Automated quantification of choriocapillaris anatomical features in ultrahigh-speed optical coherence tomography angiograms
Author(s) -
Brennan Marsh-Armstrong,
Justin Migacz,
Ravi S. Jonnal,
John S. Werner
Publication year - 2019
Publication title -
biomedical optics express
Language(s) - English
Resource type - Journals
SCImago Journal Rank - 1.362
H-Index - 86
ISSN - 2156-7085
DOI - 10.1364/boe.10.005337
Subject(s) - optical coherence tomography , tomography , biomedical engineering , geographic atrophy , materials science , retina , optical coherence tomography angiography , anatomy , optics , medicine , physics , retinal , ophthalmology
In vivo visualization and quantification of choriocapillaris vascular anatomy is a fundamental step in understanding the relation between choriocapillaris degradation and atrophic retinopathies, including geographic atrophy.

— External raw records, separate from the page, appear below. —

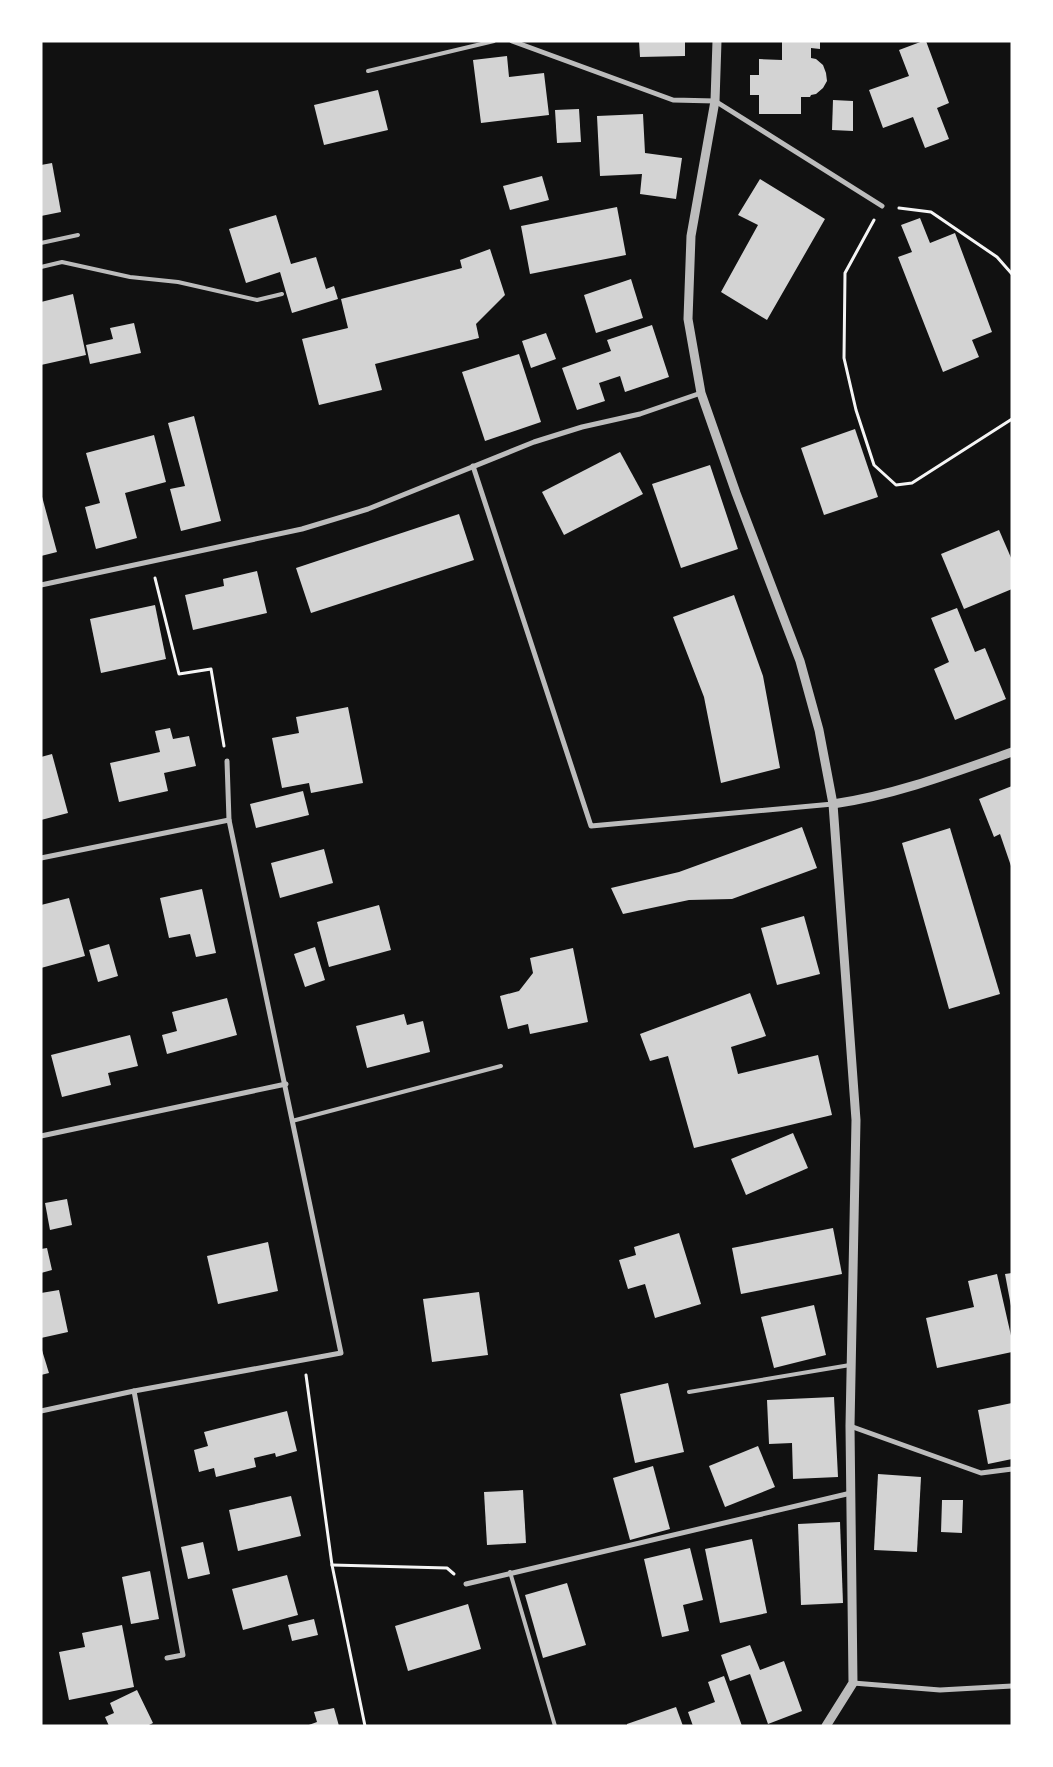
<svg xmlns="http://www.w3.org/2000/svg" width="1053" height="1767" font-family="'IBM Plex Sans',sans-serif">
<rect width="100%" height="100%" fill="#111"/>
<g fill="#d3d3d3">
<polygon points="639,41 685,41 685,56 640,57"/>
<polygon points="782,41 820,41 820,49 811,48 811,58 816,59 823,65 826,73 827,81 823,88 816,94 811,95 810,97 801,97 801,114 759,114 759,95 750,95 750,75 759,75 759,59 782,60"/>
<polygon points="923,41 926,41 949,103 937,108 949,139 925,148 913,117 883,128 869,90 909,76 899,50"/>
<polygon points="507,56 509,77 544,73 549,115 481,123 473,60"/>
<polygon points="378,90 388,130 324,145 314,105"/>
<polygon points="833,100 853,101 853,131 832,130"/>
<polygon points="579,109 581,142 557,143 555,110"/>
<polygon points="643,114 645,153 682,158 676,199 640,194 642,174 600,176 597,116"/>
<polygon points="52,163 61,212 41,216 41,165"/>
<polygon points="542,176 549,200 510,210 503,186"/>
<polygon points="760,179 825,219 767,320 721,292 758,225 738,215"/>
<polygon points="617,207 626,255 530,274 521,226"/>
<polygon points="276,215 291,264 316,257 326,289 334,286 338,299 292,313 280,272 246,283 229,229"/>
<polygon points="920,218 930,243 955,233 992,332 972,340 979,357 943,372 898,257 912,252 901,225"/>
<polygon points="490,249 505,295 476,324 479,338 375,364 382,390 319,405 302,339 348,328 341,299 462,268 460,260"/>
<polygon points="631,279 643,318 596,333 584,295"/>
<polygon points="73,294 86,355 41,365 41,302"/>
<polygon points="134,323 141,353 90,364 86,345 113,339 110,328"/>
<polygon points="652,325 669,377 625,392 620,376 599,383 605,401 577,410 562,368 611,351 607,340"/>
<polygon points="546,333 556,359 531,368 522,341"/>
<polygon points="519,354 541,422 485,441 462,372"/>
<polygon points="194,416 221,521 181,531 170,489 185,486 168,423"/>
<polygon points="855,429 878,497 824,515 801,448"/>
<polygon points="154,435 166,482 125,493 137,538 96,549 85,507 100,503 86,453"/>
<polygon points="620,452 643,494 564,535 542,492"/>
<polygon points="710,465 738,549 681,568 652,484"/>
<polygon points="41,493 57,552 41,556"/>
<polygon points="459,514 474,560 311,613 296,568"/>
<polygon points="999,530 1012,560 1012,589 964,609 941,554"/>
<polygon points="257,571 267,613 193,630 185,595 224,586 223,579"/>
<polygon points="734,595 763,676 780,768 721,783 704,697 673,617"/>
<polygon points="155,605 166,659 101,673 90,619"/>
<polygon points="957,608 975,652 985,648 1006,699 955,720 934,669 949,662 931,618"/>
<polygon points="348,707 363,783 311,793 309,783 282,788 272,738 299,733 296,717"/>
<polygon points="170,728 173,739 189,736 196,766 164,773 168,791 119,802 110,763 160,752 155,731"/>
<polygon points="52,754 68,813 41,820 41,757"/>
<polygon points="1012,786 1012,866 1011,866 1000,834 994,837 979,799"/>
<polygon points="303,791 309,815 256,828 250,804"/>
<polygon points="802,827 817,868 732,899 689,900 623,914 611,888 679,872"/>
<polygon points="950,828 1000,994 949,1009 902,843"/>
<polygon points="324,849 333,883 280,898 271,863"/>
<polygon points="202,889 216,953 196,957 190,934 169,938 160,898"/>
<polygon points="69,898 85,956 41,968 41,905"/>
<polygon points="379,905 391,950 329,967 317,922"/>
<polygon points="804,916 820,974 777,985 761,928"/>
<polygon points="109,944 118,976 98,982 89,950"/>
<polygon points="315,947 325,980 305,987 294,954"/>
<polygon points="573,948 588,1022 530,1034 528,1024 508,1029 500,996 519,991 533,973 530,958"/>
<polygon points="750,993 766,1036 731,1047 738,1074 818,1055 832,1115 694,1148 668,1056 650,1061 640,1034"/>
<polygon points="227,998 237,1035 167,1054 162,1035 177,1031 172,1012"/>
<polygon points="404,1014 407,1025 423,1021 430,1052 367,1068 356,1026"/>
<polygon points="130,1035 138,1066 108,1073 111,1085 62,1097 51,1055"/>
<polygon points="793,1133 808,1168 746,1195 731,1159"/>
<polygon points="67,1199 72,1225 50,1230 45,1203"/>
<polygon points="833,1228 842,1274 741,1294 732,1248"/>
<polygon points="679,1233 701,1304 655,1318 645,1284 628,1289 619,1260 636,1255 634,1247"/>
<polygon points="268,1242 278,1291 218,1304 207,1256"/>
<polygon points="47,1248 52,1270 41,1273 41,1249"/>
<polygon points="1012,1273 1012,1305 1011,1306 1005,1274"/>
<polygon points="997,1274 1012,1340 1012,1352 937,1368 926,1318 974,1307 968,1281"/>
<polygon points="59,1290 68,1332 41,1338 41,1293"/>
<polygon points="479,1292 488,1355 432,1362 423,1299"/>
<polygon points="814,1305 826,1355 774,1368 761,1317"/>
<polygon points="41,1347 49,1373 41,1375"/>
<polygon points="668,1383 684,1452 635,1463 620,1394"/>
<polygon points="834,1397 838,1477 793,1479 792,1443 769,1444 767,1400"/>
<polygon points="1012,1403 1012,1459 988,1464 978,1410"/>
<polygon points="287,1411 297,1451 276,1457 275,1453 254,1458 256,1467 216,1477 214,1468 199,1472 194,1450 208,1446 204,1432"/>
<polygon points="758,1446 775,1487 725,1507 709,1466"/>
<polygon points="653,1466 670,1529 630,1540 613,1478"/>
<polygon points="878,1474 921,1477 917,1552 874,1550"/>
<polygon points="523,1490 526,1543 487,1545 484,1492"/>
<polygon points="291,1496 301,1536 238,1551 229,1510"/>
<polygon points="942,1500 963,1500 962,1533 941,1532"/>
<polygon points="840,1522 843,1603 801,1605 798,1524"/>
<polygon points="752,1539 767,1613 720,1623 705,1549"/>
<polygon points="203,1542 210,1574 188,1579 181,1547"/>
<polygon points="690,1548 703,1600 683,1605 689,1631 662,1637 644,1559"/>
<polygon points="150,1571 159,1619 131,1624 122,1577"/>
<polygon points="287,1575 298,1615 243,1630 232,1589"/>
<polygon points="567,1583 586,1645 543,1658 525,1595"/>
<polygon points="468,1604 481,1649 408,1671 395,1626"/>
<polygon points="314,1619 318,1635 292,1641 288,1625"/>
<polygon points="122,1625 134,1687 69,1700 59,1652 85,1647 82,1633"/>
<polygon points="750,1645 760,1670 784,1661 802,1711 768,1724 750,1674 730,1681 721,1655"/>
<polygon points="724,1676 742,1726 693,1726 688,1712 715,1702 708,1682"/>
<polygon points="137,1690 153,1723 147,1726 109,1726 105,1717 114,1713 110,1703"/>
<polygon points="676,1707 683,1726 627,1726 627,1724"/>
<polygon points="334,1708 339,1726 306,1726 317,1722 314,1712"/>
</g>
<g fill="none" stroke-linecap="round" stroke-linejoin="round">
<g stroke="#f5f5f5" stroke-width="3">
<polyline points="899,208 931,212 997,257 1012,274"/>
<polyline points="874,220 845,273 844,358 856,410 874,465 896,485 912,483 1012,419"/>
<polyline points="155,578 179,674 211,669 224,746"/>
<polyline points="306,1375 332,1565 365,1726"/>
<polyline points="332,1565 447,1568 454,1574"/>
</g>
<g stroke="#bcbcbc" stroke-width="4">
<polyline points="368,71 494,41"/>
<polyline points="41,243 78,235"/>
<polyline points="41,267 62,262 130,277 178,282 257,300 282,294"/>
<polyline points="292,1121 501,1066"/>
<polyline points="689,1392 850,1365"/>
<polyline points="510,1572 555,1726"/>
</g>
<g stroke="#bcbcbc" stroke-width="5">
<polyline points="512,41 673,100 715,101 882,206"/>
<polyline points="473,466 591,826 833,804"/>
<polyline points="41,585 302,529 368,509 534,442 582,427 640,414 701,393"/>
<polyline points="41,858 229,820"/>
<polyline points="41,1136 286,1084"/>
<polyline points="134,1391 183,1655 167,1658"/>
<polyline points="41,1411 134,1391 341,1353 229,820 227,761"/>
<polyline points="850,1426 981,1473 1012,1469"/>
<polyline points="466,1584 851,1493"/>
<polyline points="853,1683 940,1690 1012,1686"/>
</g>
<g stroke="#bcbcbc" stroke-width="9">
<polyline points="717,41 715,101 691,236 688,319 701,393 736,493 800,661 819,730 833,804 856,1120 850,1426 853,1683 826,1726"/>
<path d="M833 804C895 795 953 773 1012 752"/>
</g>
</g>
<rect width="1053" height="1767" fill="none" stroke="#ffffff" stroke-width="85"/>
</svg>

We describe a process utilizing ultrahigh-speed swept-source optical coherence tomography and a custom-designed "local min-max normalized masking" algorithm to extract in vivo anatomical metrics of the choriocapillaris. We used a swept-source optical coherence tomography system with a 1.6 MHz A-scan rate to image healthy retinas. With the postprocessing algorithm, we reduced noise, optimized visibility of vasculature, and skeletonized the vasculature within the images. These skeletonizations were in 89 % agreement with those made by skilled technicians and were, on average, completed in 18.6 s as compared to the 5.6 h technicians required. Anatomy within the processed images and skeletonizations was analyzed to identify average values ( mean ± SD ) of flow void radius ( 9.8 ± 0.7µm ), flow void area ( 749 ± 110µm 2 ), vessel radius ( 5.0 ± 0.3µm ), branch-point to branch-point vessel length ( 26.8 ± 1.1µm ), and branches per branch-point ( 3.1 ± 0.1 ) . To exemplify the uses of this tool a retina with geographic atrophy was imaged and processed to reveal statistically significant ( p < 0.05 ) increases in flow void radii and decreases in vessel radii under atrophic lesions as compared to atrophy-free regions on the same retina. Our results demonstrate a new avenue for quantifying choriocapillaris anatomy and studying vasculature changes in atrophic retinopathies.